In this column we welcome editor, author, journalist and relaxolutionary Brian Dean. His website Anxietyculture.com really helps takes the edge off. Welcome, dude. Bar’s over there.
By Brian Dean
Social Commandment No. 13: Thou shalt not avoid problems or responsibilities
An unfortunate result of this commandment is that by the time we become adults, our avoidance and evasion skills are badly under-developed. When we finally get high blood pressure or ulcers, we need to drop social duties and quit work, but nothing in our upbringing tells us how to make this escape.
A mind that sees “avoiding responsibility” as cowardly and dishonorable will never achieve full relaxation (i.e. letting go of all concerns). It’s impossible to be duty-bound and happy at the same time, which is why those who obey social commandments usually look unsatisfied.
The more we dwell on responsibilities, the more responsibilities we get.
Preoccupation with work, obligations and duties is a potent form of negative self-hypnosis. For example, every time a compulsively house-proud person tidies up, he/she becomes more sensitive to the onset of untidiness. Eventually it becomes a necessary duty to vacuum every thirty minutes, which does nothing but annoy the neighbors.

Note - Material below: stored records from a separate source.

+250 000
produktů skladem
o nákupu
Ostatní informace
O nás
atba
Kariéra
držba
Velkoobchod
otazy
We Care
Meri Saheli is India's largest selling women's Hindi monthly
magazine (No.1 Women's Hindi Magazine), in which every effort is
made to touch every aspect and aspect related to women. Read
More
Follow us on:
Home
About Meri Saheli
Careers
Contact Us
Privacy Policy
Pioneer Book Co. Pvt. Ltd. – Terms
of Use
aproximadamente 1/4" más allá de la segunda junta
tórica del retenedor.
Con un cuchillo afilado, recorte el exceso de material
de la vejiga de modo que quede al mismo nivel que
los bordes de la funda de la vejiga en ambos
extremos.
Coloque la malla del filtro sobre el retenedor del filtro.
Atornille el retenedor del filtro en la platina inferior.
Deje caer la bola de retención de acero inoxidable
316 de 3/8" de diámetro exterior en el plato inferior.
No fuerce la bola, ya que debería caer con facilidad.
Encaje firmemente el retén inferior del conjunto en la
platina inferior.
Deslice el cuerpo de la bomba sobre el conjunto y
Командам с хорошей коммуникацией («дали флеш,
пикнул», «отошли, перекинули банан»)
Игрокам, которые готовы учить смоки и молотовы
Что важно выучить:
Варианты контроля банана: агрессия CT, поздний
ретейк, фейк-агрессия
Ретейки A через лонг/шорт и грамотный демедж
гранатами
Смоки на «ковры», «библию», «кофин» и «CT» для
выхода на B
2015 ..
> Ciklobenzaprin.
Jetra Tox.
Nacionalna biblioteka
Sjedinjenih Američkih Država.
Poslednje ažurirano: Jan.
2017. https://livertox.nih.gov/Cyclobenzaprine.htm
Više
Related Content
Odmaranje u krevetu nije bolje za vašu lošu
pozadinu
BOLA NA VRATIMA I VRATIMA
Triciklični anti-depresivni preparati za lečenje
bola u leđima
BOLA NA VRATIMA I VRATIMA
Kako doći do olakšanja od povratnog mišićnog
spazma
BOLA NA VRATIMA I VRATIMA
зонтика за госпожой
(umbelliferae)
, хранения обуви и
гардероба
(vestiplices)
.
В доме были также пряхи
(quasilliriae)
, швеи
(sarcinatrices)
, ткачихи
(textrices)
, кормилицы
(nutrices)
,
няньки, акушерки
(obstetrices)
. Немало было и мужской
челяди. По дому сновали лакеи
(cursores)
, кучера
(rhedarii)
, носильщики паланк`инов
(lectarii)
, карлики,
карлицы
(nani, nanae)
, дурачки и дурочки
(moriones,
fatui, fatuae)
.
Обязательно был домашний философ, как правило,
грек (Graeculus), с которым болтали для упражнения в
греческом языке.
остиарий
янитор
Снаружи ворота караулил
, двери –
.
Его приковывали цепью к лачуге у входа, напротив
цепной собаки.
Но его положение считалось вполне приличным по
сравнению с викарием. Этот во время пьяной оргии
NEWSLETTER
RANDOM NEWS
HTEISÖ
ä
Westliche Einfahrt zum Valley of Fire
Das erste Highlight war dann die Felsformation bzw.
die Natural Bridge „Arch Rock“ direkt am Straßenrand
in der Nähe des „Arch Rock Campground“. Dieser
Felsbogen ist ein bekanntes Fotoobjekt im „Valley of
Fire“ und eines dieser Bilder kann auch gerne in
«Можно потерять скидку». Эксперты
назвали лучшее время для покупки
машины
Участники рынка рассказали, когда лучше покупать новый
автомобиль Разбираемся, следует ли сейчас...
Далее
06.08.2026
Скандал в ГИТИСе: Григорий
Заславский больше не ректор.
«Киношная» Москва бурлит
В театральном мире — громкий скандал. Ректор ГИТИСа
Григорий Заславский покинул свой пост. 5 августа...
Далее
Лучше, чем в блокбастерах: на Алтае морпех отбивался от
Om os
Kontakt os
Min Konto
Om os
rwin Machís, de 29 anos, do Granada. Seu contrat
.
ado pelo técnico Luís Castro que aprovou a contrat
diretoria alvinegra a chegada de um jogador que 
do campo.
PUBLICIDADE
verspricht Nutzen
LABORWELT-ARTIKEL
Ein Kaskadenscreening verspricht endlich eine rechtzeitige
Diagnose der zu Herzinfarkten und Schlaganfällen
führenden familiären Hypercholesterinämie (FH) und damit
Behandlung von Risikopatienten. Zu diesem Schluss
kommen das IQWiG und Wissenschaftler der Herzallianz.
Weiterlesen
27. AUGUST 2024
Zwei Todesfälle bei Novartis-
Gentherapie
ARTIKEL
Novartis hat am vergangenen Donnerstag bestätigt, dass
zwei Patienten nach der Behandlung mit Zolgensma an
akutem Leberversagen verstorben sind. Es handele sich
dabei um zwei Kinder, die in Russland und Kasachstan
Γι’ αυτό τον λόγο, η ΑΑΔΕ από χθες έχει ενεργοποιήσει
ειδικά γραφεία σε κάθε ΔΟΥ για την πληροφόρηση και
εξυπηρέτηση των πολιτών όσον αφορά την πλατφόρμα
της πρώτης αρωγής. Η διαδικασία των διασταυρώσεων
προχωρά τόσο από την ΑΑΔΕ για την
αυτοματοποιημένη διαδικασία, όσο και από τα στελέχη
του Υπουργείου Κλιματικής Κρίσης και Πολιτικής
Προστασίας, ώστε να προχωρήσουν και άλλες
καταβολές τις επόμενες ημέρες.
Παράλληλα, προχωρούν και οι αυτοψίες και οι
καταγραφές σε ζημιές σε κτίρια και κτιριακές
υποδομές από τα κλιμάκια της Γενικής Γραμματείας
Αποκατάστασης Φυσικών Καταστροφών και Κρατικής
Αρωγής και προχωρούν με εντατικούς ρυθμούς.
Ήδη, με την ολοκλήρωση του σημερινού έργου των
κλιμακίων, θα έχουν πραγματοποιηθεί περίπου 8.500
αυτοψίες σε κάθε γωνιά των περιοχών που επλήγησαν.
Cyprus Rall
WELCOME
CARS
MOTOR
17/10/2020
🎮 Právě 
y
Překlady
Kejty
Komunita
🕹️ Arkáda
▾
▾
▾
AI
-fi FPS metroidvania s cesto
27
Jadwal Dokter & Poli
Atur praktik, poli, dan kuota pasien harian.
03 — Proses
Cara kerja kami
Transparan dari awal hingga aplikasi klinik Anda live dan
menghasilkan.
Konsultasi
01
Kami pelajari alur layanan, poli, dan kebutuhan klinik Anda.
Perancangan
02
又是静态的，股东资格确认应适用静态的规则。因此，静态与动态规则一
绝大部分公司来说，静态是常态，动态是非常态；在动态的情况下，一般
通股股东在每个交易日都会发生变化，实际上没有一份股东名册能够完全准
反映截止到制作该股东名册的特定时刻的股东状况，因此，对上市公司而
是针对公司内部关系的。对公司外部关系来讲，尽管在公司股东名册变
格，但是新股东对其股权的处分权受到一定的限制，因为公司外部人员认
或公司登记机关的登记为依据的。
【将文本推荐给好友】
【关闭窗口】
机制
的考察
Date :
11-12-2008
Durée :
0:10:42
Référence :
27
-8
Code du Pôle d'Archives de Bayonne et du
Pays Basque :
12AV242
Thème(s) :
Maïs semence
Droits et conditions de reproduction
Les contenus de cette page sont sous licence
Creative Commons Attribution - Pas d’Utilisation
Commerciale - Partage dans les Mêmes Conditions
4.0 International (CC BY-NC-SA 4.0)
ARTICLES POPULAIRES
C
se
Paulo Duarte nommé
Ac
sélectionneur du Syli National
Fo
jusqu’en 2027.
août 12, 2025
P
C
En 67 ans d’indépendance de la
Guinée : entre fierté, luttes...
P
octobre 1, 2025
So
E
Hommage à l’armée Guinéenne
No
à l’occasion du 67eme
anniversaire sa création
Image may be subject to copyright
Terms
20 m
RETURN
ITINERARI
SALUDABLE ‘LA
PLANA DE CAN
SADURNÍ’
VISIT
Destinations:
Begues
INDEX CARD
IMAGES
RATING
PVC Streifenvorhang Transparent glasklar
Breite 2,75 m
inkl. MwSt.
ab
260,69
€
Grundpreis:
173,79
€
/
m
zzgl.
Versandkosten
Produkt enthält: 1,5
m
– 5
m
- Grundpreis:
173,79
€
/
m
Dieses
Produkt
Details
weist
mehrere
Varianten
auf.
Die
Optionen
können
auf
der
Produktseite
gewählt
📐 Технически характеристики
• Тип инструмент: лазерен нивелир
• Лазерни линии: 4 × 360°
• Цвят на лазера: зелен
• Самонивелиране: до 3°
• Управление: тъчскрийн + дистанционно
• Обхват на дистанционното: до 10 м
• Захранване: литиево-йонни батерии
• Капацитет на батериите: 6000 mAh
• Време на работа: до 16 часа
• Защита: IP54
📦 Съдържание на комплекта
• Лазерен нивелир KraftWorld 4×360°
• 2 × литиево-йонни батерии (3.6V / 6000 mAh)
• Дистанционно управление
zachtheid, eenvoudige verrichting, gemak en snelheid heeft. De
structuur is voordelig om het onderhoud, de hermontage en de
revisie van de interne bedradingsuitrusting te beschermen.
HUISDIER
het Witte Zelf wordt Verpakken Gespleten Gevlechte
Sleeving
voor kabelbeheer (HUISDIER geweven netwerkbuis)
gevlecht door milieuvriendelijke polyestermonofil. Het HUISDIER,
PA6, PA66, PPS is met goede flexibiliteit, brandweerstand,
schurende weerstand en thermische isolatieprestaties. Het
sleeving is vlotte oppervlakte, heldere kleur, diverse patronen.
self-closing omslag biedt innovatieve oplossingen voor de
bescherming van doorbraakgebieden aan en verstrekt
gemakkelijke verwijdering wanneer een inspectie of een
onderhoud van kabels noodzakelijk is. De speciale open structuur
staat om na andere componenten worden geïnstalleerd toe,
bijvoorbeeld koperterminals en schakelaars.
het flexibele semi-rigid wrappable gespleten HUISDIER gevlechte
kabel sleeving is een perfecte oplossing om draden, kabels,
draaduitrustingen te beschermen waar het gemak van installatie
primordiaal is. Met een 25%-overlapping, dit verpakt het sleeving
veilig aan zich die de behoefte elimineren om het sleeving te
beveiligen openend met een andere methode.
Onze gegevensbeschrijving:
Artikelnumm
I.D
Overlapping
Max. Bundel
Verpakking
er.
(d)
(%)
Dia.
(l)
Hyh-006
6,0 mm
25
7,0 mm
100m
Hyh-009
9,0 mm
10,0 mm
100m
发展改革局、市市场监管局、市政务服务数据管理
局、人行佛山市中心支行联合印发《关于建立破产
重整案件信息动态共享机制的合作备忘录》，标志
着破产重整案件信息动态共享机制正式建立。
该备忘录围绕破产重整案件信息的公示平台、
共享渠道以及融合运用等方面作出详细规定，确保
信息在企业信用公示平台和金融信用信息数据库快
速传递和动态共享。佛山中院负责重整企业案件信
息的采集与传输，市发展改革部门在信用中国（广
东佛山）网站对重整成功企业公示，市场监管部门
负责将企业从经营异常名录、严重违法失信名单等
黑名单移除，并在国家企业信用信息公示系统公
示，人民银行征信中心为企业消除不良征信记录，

The ‘required amount’ of work is arbitrarily determined. How often does the car need washing; how much of our work is necessary? More to the point, how little could we get away with? People who talk a lot about duty and responsibility probably never know how much they depress everybody else.
The ‘responsibility’ function of an adult’s brain is to receive the cornucopia of rich sensory impressions from the environment – color, taste, touch, movement, sound – and then translate it all into problems we feel responsible for. We find burdens wherever we look because that’s what we’re educated to do. Social roles such as ‘hard worker’, ‘responsible parent’, ‘devout follower’, etc, merely allow us a choice of burdens to identity with. If we detach ourselves from these burdens, it’s regarded as a moral breakdown.
Minor worries can be postponed indefinitely
The irritation/anxiety reaction to a sudden problem is caused not by the problem itself, but by the thought that we must do something about it (ie that we’re responsible for it). This is a conditioned response which can be reprogrammed with a psychological gimmick. The technique is to do nothing when you notice a problem – or rather, suspend judgment for a few days. Problems often disappear by themselves if they get the chance (especially if they appeared by themselves). In settings tinged with urgency or guilt (e.g. work or family) they don’t usually get the chance.
(If you’re not convinced by this, and you remain attached to solving problems, there’s always the comforting thought that as long as you focus on problems, there’ll be an endless supply of them – which conveniently justifies the need to solve them).
Often the unpleasant effort ‘required’ to solve a problem is just ritualised self-punishment.
The cliché, “never put off until tomorrow..”, can be reversed for people who worry about problems. It’s always better to postpone worrying. An effective postponement device is the ‘worry sheet’, which is a piece of paper for writing down your problem/worry as it occurs – so you can forget it now, and deal with it at some later date. Minor worries can be postponed indefinitely.
Often (and probably subconsciously), the unpleasant effort ‘required’ to solve a problem is just ritualized self-punishment. This results from the dubious belief that we deserve our problems (and thus require punishing). When this notion is replaced with the understanding that you deserve nothing but effortless bliss and happiness, many problems seem to vanish.